Depending on the nature of the investment, we analyze the price-to-earnings (P/E) ratio, price/earnings to growth (PEGs) ratio and price-to-sales (P/S) ratio as well as other key indicators, for both the company and its competitors. We look for any signs of inconsistencies or discrepancies that would require further examination.

P/E ratios help us form the initial basis for looking at valuations. While earnings can and will have some volatility (even at the most stable companies), valuations based on trailing earnings or on current estimates are a yardstick that allows instant comparison to broad market multiples or direct competitors. Basic “growth stock” versus “value stock” distinctions can be made here, along with a general sense of how much expectation is built into the company.  These snapshots help us assess the potential return on the investment.

Not to be used in isolation, the P/E should be looked at in conjunction with the price-to-book (P/B) ratio, the enterprise multiple, and the price-to-sales (or revenue) ratio.

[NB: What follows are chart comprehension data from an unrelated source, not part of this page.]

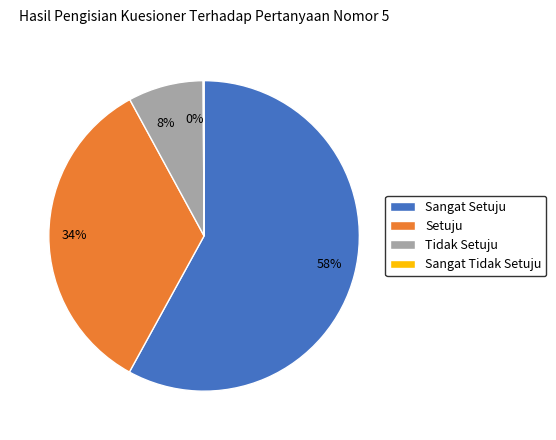

To the nearest percent, what is the difference between the Setuju and Sangat Setuju slice percentages?

24%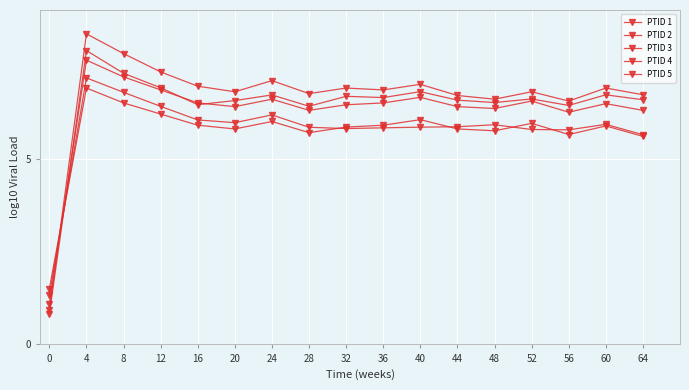

In PTID 2, how many points are lower than both neighbors (excluding endpoints)?

5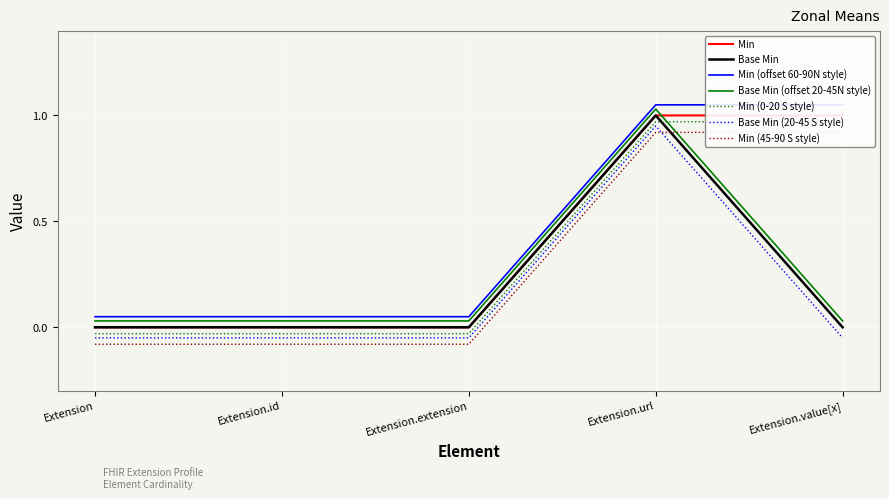

The value of Extension.value[x] (Min=1, Base Min=0) at Extension.id is 0. True or false?

True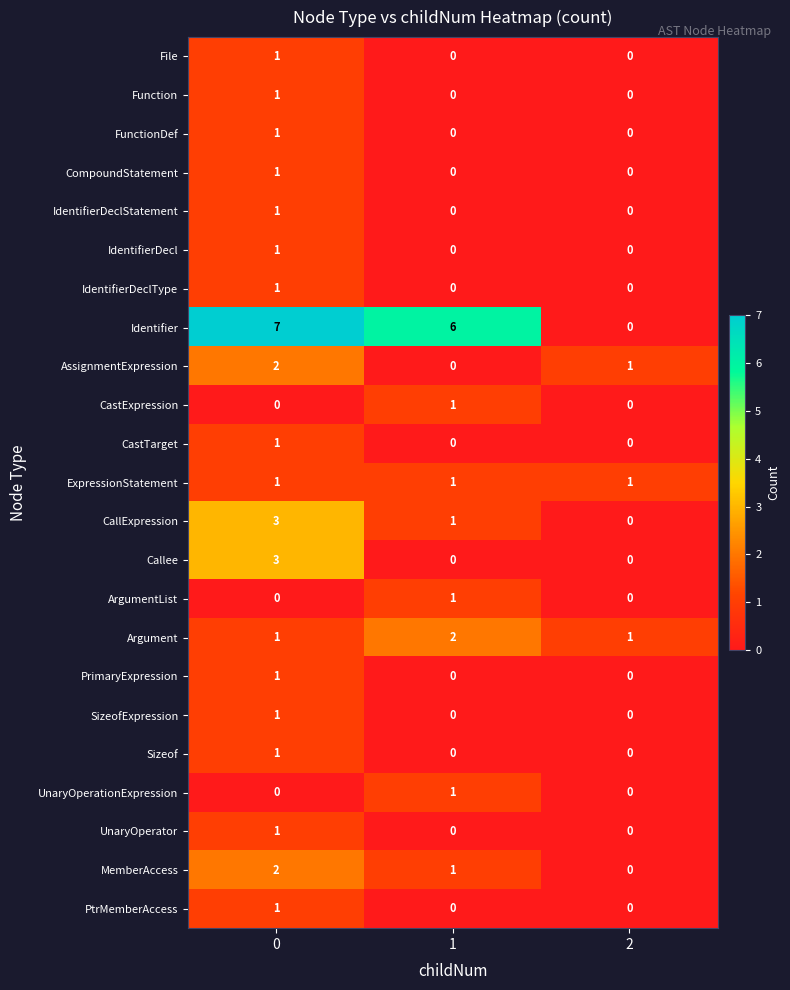

How many IdentifierDeclType values are between 0 and 1?

3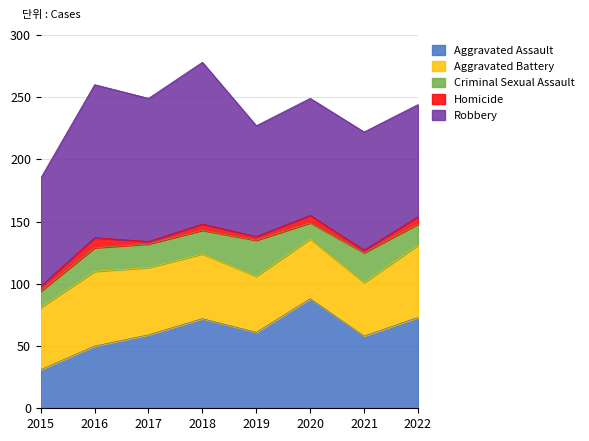

What is the lowest value of the Homicide series?

2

These multiples highlight the valuation of the company as it relates to its debt, annual revenues, and balance sheet. Because ranges in these values differ from industry to industry, reviewing the same figures for some competitors or peers is a critical step.

Finally, the PEG ratio brings into account the expectations for future earnings growth, and how it compares to the current earnings multiple. In some areas this ratio may be less than one, while in others it may be as much as 10 or higher. Stocks with PEG ratios close to one are considered fairly valued under normal market conditions.